100P University of Cambridge
Summer Meeting July 2005

 

An in vitro model of neurogenic inflammation in rat colon: modulation of CGRP release

R.Kaur, S.McNulty, E.Jarvie & C.O’Shaughnessy, Neurology & GI CEDD, GlaxoSmithKline, New Frontiers Science Park, Harlow, Essex, CM19 5AW, UK.

 

In the gastrointestinal tract, CGRP is expressed in extrinsic primary afferents and in enteric neurons of the myenteric and submucosal plexus. CGRP is released in response to neurogenic inflammation in vivo (Jansco et al., 1967). The neurogenic response involves release not only of CGRP but of substance P from primary afferents, as well as a host of inflammatory mediators from mast cell degranulation. The aim of these studies was to try to mimic these conditions in vitro in tissue derived from the rat colon. We additionally explored the possible mechanisms underlying the responses using compounds known to modulate signalling pathways active during neurogenic inflammation.

Male CD rats (200-250g) were killed by cervical dislocation and 2 cm segments of distal colon dissected into synthetic interstitial fluid (SIF) :- (mM) NaCl (108), KCl (3.48), MgSO4 (0.7), NaHCO3 (26), NaH 2PO4 (1.7), CaCl2 (1.5), glucose (5.55), sucrose (7.6) pre-gassed with 95% O2 / 5% CO2 pH7.4. Tissue was equilibrated for 30min at 37 0C and incubated further for 30min ± antagonist prior to release study.

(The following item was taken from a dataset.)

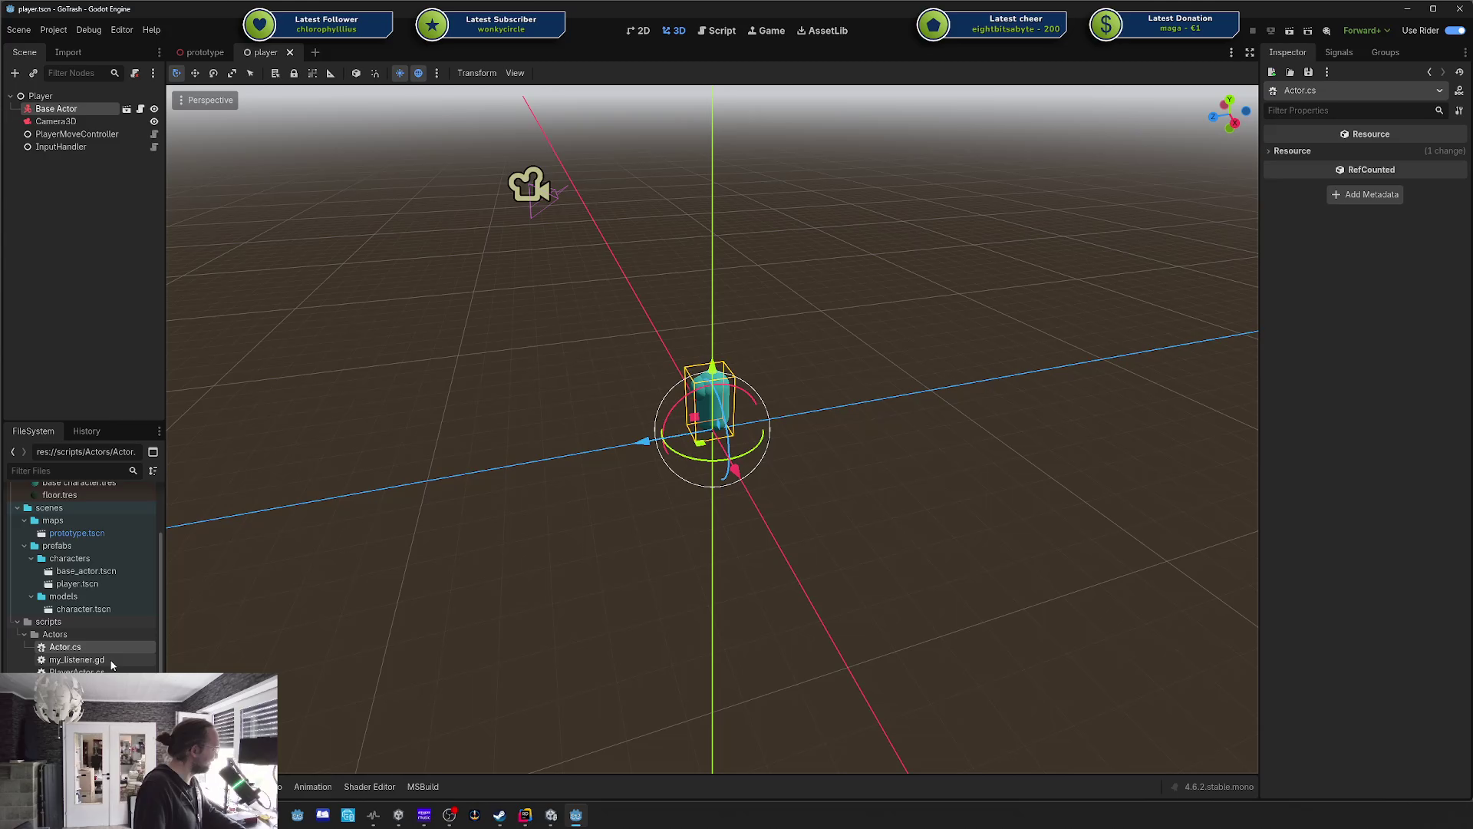
Reopen my_listener.gd in the external editor and dismiss Rider's solution prompt.
double_click(92, 652)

Tissue was transferred to the 1 st well containing SIF ±antagonist (basal) and then transferred to 2 nd well containing stimuli for 30mins, 37 0C. CGRP in supernatant were determined using ELISA (SPBio). Statistical analysis was performed using unpaired T-test.

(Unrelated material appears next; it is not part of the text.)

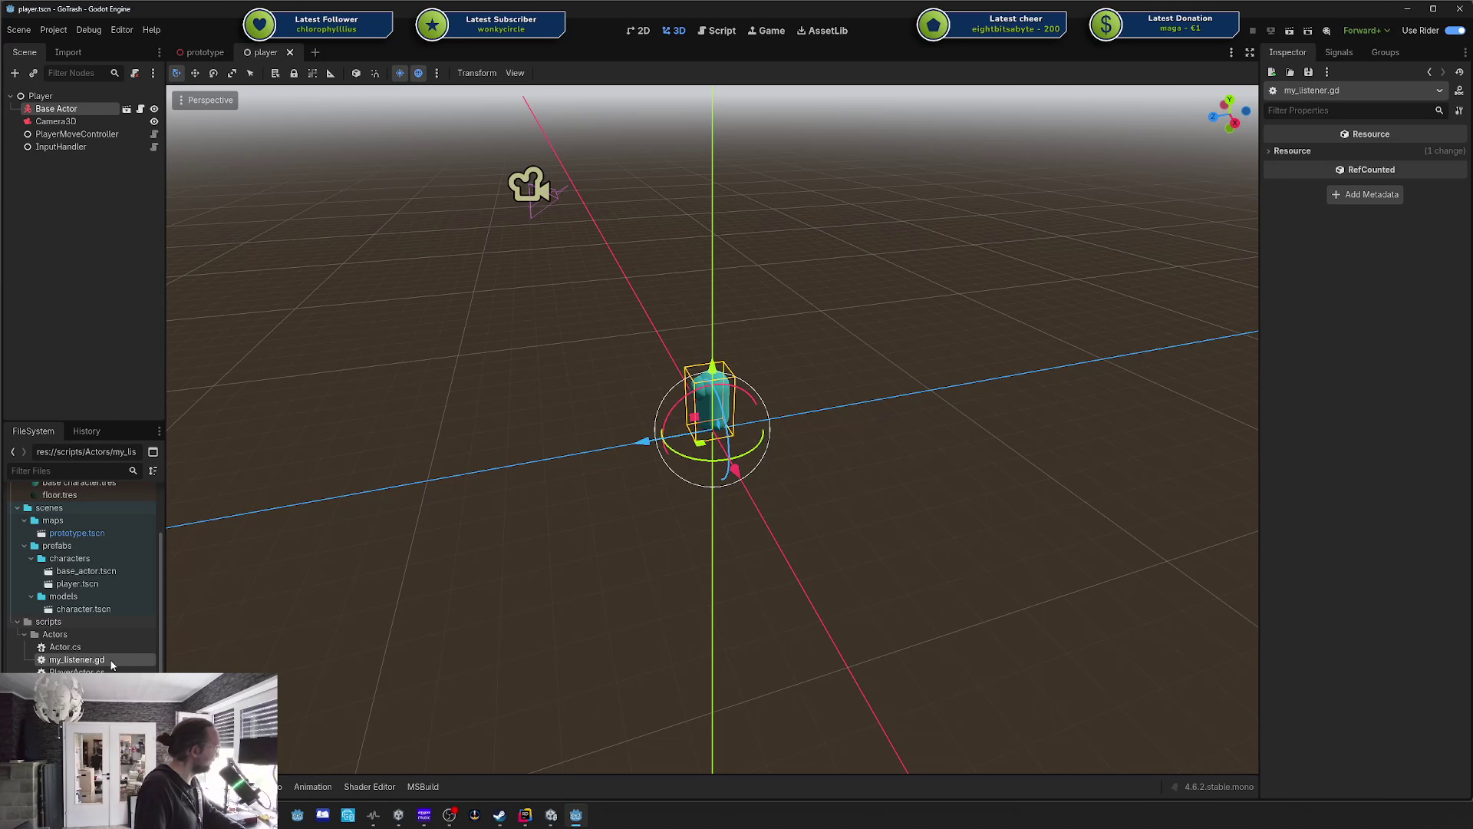
click(843, 464)
key(alt+Tab)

CGRP release was stimulated by either capsaicin, 60mM K+, an inflammatory soup:- (10µM) 5-HT, histamine, bradykinin, PGE 2, (0.1µg/ml) IL-1B, TNFα and IFNγ), acidosis (pH5.2) or mast cell degranulator (compound 48/80), thus demonstrating that conditions of neurogenic activation could indeed be induced in vitro in the rat colon. Of the number of mechanisms evaluated as possible modulators of this response, robust effects were seen with the vanilloid receptor antagonists SB750364 and capsazepine on capsaicin evoked release and the mast cell inhibitor, ketotifen, in the presence of compound 48/80. Tissue acidosis also produced a robust increase in CGRP release and whilst this was insensitive to the ASIC inhibitor, amiloride, inhibition with vanilloid receptor antagonists was seen. Interestingly acidosis was potentiated by the inflammatory soup (pH5.2=546% (n=12) vs inflammatory soup+pH5.2= 899% (n=12)). The summarized data can be seen in Table 1.

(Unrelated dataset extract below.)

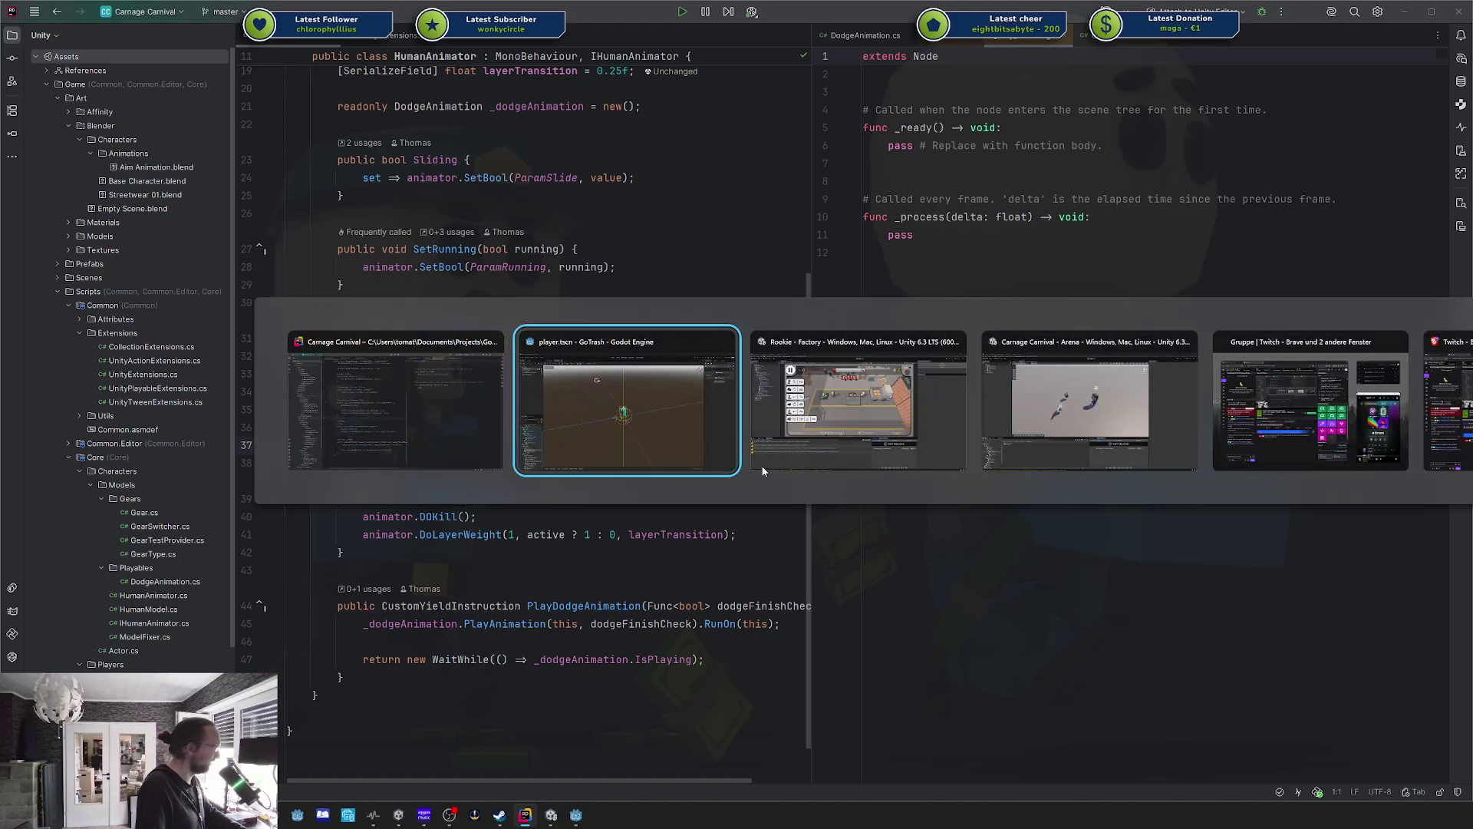
click(122, 29)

In conclusion, we have produced an in vitro model of neurogenic inflammation in the rat colon. This model can be used to determine functional activity of key pharmacological mechanisms in a native tissue setting.

Table 1

 

Stimulus (A)

% stimulation (A)

In presence of compound
(conc) (A+B)

% stimulation A+B

Statistical significance
(A-B)

Capsaicin
(1µM) n=6

1974 ± 252

 

 

Capsazepine
(10µM) n= 3

SB750364
(1µM) n= 3

773 ± 42
92 ± 64

P<0.05
P<0.0001

pH 5.2 n=5

850 ± 84

Capsazepine
(10µM) n= 4
Amiloride
(100µM) n= 3

450 ± 40
840 ±75

P<0.005
NS

Compound
48/80
100µg/ml n=3

481 ± 72

Ketotifen (1mM)
n=3

162 ± 5

P<0.005

 

Jansco et al., (1967) Br J Pharmacol 31:138-151.